Il semble du reste qu’il ait déjà, du Portugal, pris les mesures qui convenaient. Ce qui est sûr, c’est qu’il est reçu immédiatement et avec la plus grande cordialité dans la maison de Diego Barbosa. Ce dernier a renoncé, lui aussi, il y a longtemps, à sa nationalité portugaise et occupe depuis quatorze ans au service de l’Espagne le poste important d’alcade de l’arsenal. Très estimé dans toute la ville et décoré de l’ordre de Santiago, il représente pour le nouveau venu un répondant idéal. D’après certains chroniqueurs les Barbosa et les Magellan auraient été apparentés, mais ce qui, dès la première minute, lie ces deux hommes plus intimement qu’un vague cousinage c’est le fait que Diego Barbosa a lui-même, longtemps avant Magellan, navigué dans les mers des Indes. Son fils Duarte Barbosa a hérité de lui son goût des aventures. Lui aussi a sillonné en tous sens les eaux indiennes, persanes et malaises. Il a même écrit un livre de voyage très prisé à cette époque : 0 libro de Duarte Barbosa. Ces trois hommes se lient aussitôt d’amitié. Car si l’on voit aujourd’hui des officiers ou des soldats qui ont combattu pendant la guerre sur un même secteur du front former de solides associations, à plus forte raison les quelques dizaines de vétérans de la mer qui étaient revenus par miracle de tous ces voyages aventureux devaient être heureux à cette époque de se retrouver ! Barbosa offre à Magellan de venir habiter sous son toit. Au bout de peu de temps sa fille Barbara s’éprend de cet homme énergique et imposant. Avant que l’année se termine Magellan deviendra le gendre de l’alcade, il aura ainsi des attaches et un foyer à Séville. Le transfuge portugais a désormais droit de cité en Espagne. Il n’est plus considéré comme un réfugié, mais comme un habitant de Séville. Bien accrédité par son amitié et son alliance avec Barbosa, couvert par la dot de sa femme, qui est de six cent mille maravédis, il peut franchir sans crainte le seuil de la Casa de Contratacion.

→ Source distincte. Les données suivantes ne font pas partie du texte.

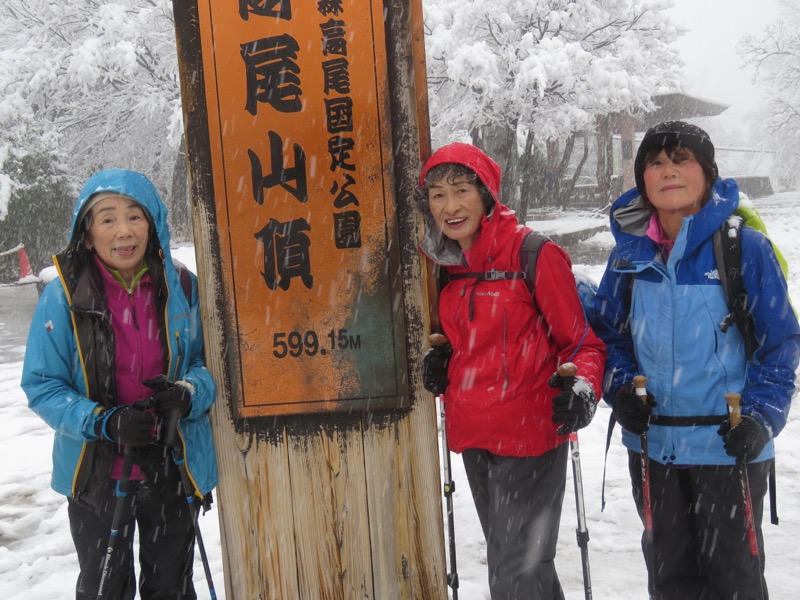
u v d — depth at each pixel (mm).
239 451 2457
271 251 2369
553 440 2273
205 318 2414
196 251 2396
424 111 2355
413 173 2340
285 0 2295
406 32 2301
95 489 2164
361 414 2424
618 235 2277
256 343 2396
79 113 16875
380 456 2436
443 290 2363
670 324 2127
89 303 2127
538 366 2246
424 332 2387
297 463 2453
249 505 2477
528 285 2217
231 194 2363
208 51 2328
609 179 21906
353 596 2490
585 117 12938
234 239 2375
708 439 2105
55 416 2082
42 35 15586
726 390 2100
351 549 2475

Nous ne possédons aucun renseignement sérieux sur les entretiens qu’il a eus et l’accueil qu’il a reçu dans cette maison. Nous ne savons pas ce que Magellan, lié par son serment à Ruy Faleiro, a révélé de son projet à la commission, et il est probable que c’est par simple analogie avec Christophe Colomb qu’on prétend que la commission a brutalement repoussé ses propositions ou les a même raillées. Ce qui est sûr, c’est que la Casa de Contratacion ne voulait ni ne pouvait se lancer sous sa propre responsabilité et à ses risques et périls dans l’entreprise que lui proposait cet inconnu. Les techniciens sont par nature méfiants à l’égard de tout ce qui est extraordinaire, et c’est ainsi que cette fois encore l’un des plus grands exploits de l’histoire a été réalisé non pas grâce à l’aide des autorités compétentes mais sans elles et contre elles.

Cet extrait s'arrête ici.